UCSD Climate Change Scientists Pioneering New Tracking Tool
UC San Diego and a private company have launched what's being called the world's first and largest privately funded network to track greenhouse gases.
But now, UCSD's Scripps Institution of Oceanography is teaming with a private-sector company, Earth Networks, to build the world's most comprehensive network for tracking carbon around the globe.
Earth Networks, known for its weather observation products, is investing $25 million in new technology to establish the system in partnership with Scripps.
Scripps Institution of Oceanography Director Tony Haymet said UCSD scientists will help design the system, while Earth Networks funds a new research center for climate science at the school.
"We're going to be able to have access to a network well in advance that we would have had if we were trying to collect the data from government grants," said Haymet. "Earth Networks is going to invest $25 million to set up and operate the network over the next five years. You know it might have taken my colleagues and myself 10 years to raise that kind of money to have a purely scientifically-funded network."
Haymet said the network will help Scripps researchers collect data to hone in on where greenhouse gases originate and how they move from one area to another.
Scripps scientist Ralph Keeling, whose father created the Keeling Curve for tracking carbon dioxide emissions as a UCSD researcher, said the network is a significant step.

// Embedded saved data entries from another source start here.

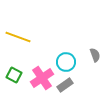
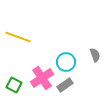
green square: moved 10 px down
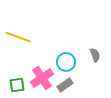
green square: moved 3 px right; rotated 35 degrees counterclockwise
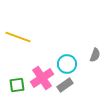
gray semicircle: rotated 40 degrees clockwise
cyan circle: moved 1 px right, 2 px down
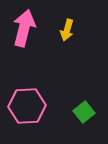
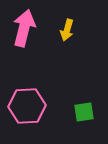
green square: rotated 30 degrees clockwise
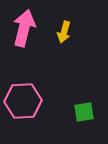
yellow arrow: moved 3 px left, 2 px down
pink hexagon: moved 4 px left, 5 px up
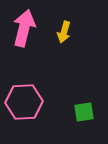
pink hexagon: moved 1 px right, 1 px down
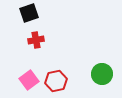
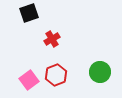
red cross: moved 16 px right, 1 px up; rotated 21 degrees counterclockwise
green circle: moved 2 px left, 2 px up
red hexagon: moved 6 px up; rotated 10 degrees counterclockwise
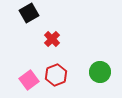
black square: rotated 12 degrees counterclockwise
red cross: rotated 14 degrees counterclockwise
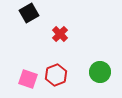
red cross: moved 8 px right, 5 px up
pink square: moved 1 px left, 1 px up; rotated 36 degrees counterclockwise
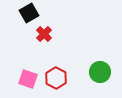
red cross: moved 16 px left
red hexagon: moved 3 px down; rotated 10 degrees counterclockwise
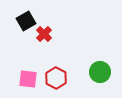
black square: moved 3 px left, 8 px down
pink square: rotated 12 degrees counterclockwise
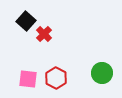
black square: rotated 18 degrees counterclockwise
green circle: moved 2 px right, 1 px down
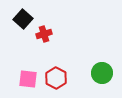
black square: moved 3 px left, 2 px up
red cross: rotated 28 degrees clockwise
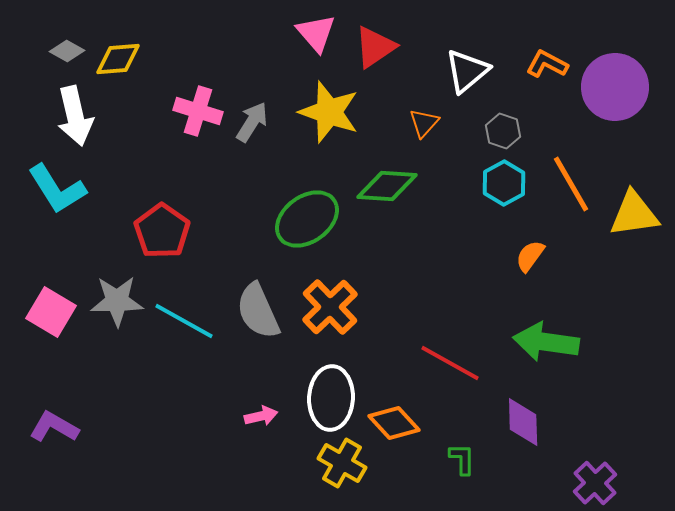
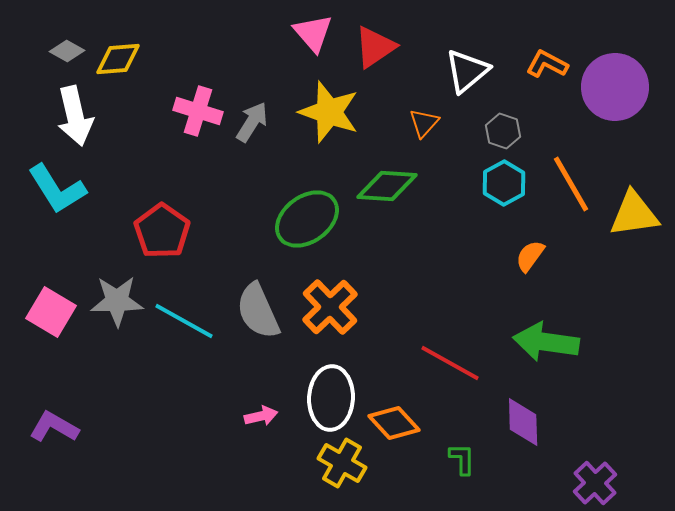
pink triangle: moved 3 px left
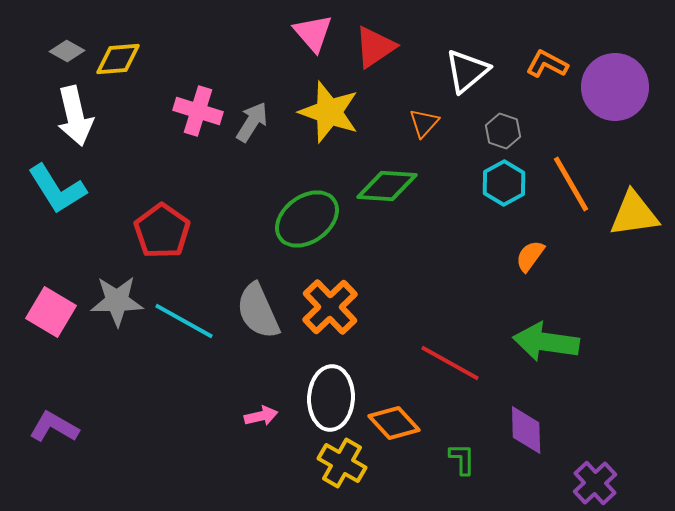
purple diamond: moved 3 px right, 8 px down
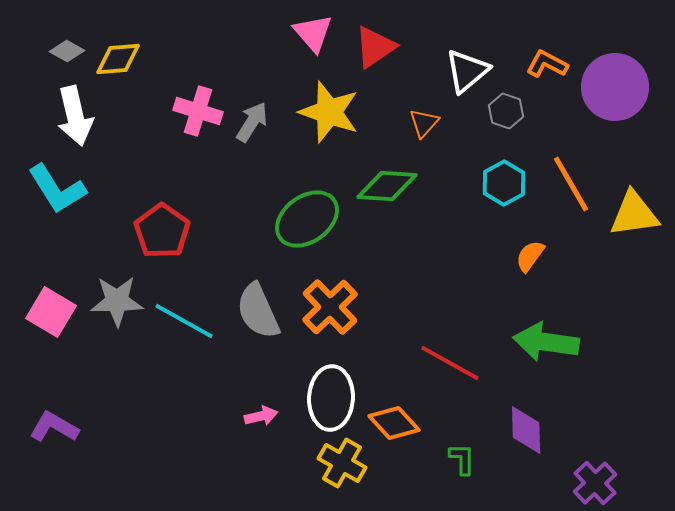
gray hexagon: moved 3 px right, 20 px up
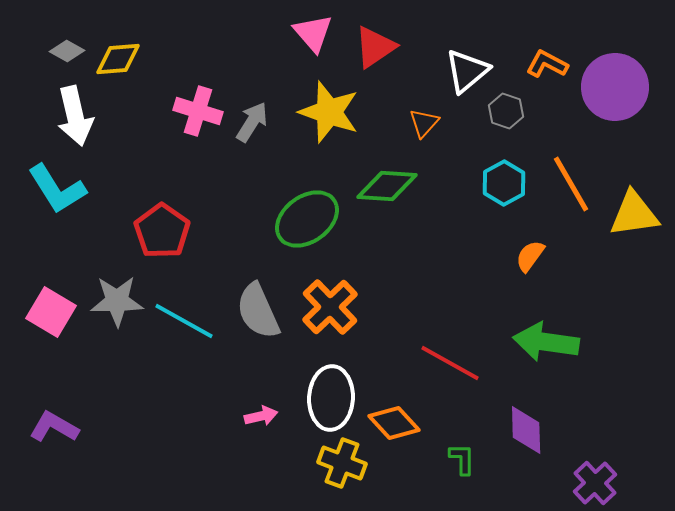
yellow cross: rotated 9 degrees counterclockwise
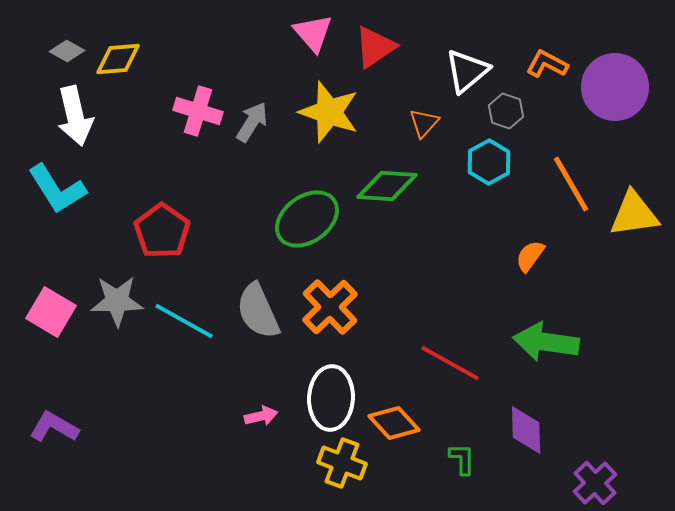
cyan hexagon: moved 15 px left, 21 px up
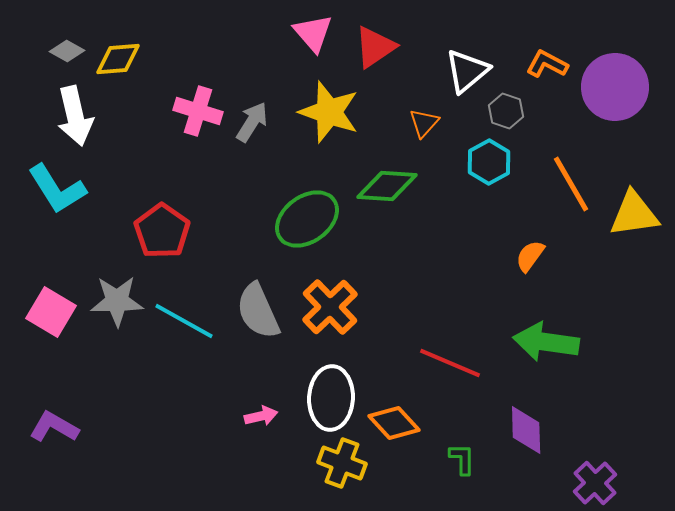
red line: rotated 6 degrees counterclockwise
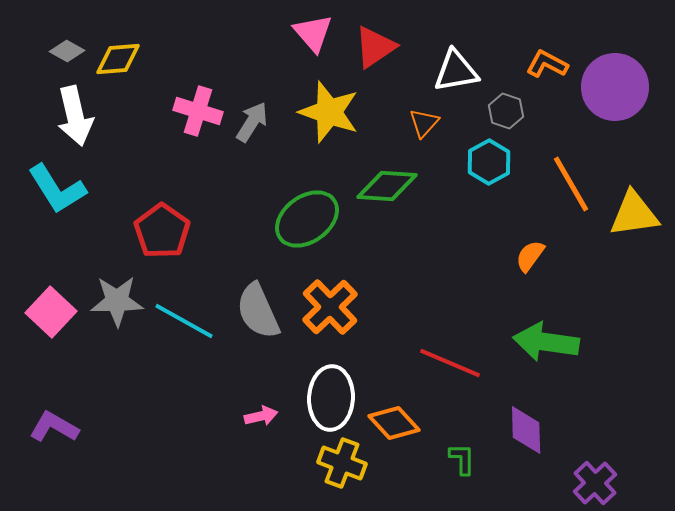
white triangle: moved 11 px left; rotated 30 degrees clockwise
pink square: rotated 12 degrees clockwise
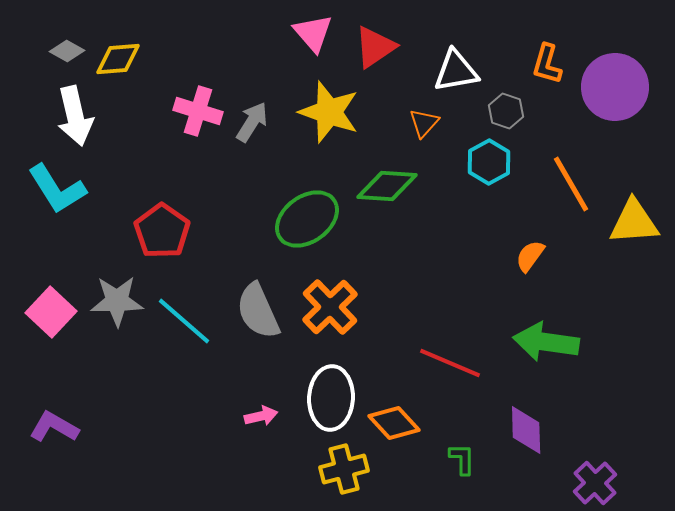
orange L-shape: rotated 102 degrees counterclockwise
yellow triangle: moved 8 px down; rotated 4 degrees clockwise
cyan line: rotated 12 degrees clockwise
yellow cross: moved 2 px right, 6 px down; rotated 36 degrees counterclockwise
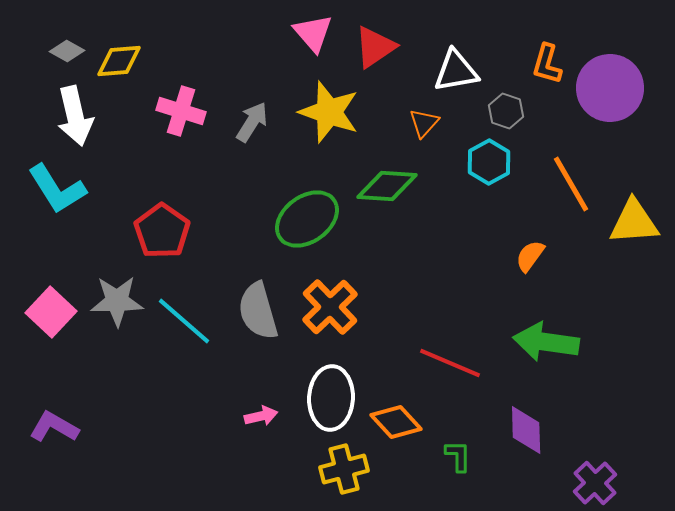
yellow diamond: moved 1 px right, 2 px down
purple circle: moved 5 px left, 1 px down
pink cross: moved 17 px left
gray semicircle: rotated 8 degrees clockwise
orange diamond: moved 2 px right, 1 px up
green L-shape: moved 4 px left, 3 px up
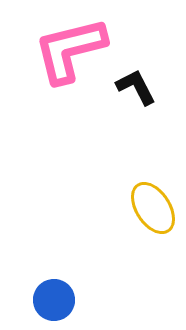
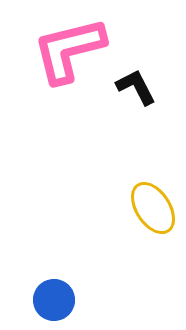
pink L-shape: moved 1 px left
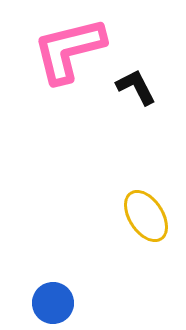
yellow ellipse: moved 7 px left, 8 px down
blue circle: moved 1 px left, 3 px down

"There is a process that's been going on for the last decade of more and more scientists getting involved in this and more and more measurements being made," Keeling said. "But it's incremental. And what's happening today will be transformative - allowing us to make many more measurements on a shorter time frame."
Keeling said much of the data now collected by scientists is limited to longer-term studies from remote locations.
"And those background clean air measurements at these remote sites are still the core of our understanding to what's happening to the planet as a whole," said Keeling. "And we have to make sure that they keep going. And that's not easy and that's also a challenge."
But Keeling said the new network will more accurately quantify and map greenhouse gas emissions where people live.
"One of the challenges with getting people to be aware of emitting greenhouse gases is that you can't see them, you can't smell them," Keeling said. "They're out there, but how do you believe that they're there or do anything? And this is going to make them more visible to people by providing visualization. Not in your front yard but on the web of your whole region."
The devices gathering the data are designed by Sunnyvale, California-based Picarro Instruments.
Picarro CEO Michael Woelk said the greenhouse gas emission analyzers use a technique to make precise measurements of carbon dioxide and methane - the two most significant greenhouse gases.
"We pick one spectral feature that is unique to CO2 and that's what we measure," Picarro said. "So it's incredibly sophisticated, incredibly simple device to use. We actually sample the air and then we convert that into something that we can see."
Looking ahead, Scripps Institution of Oceanography scientists plan to use the new center for climate research as another tool as they build on their pioneering work in climate science.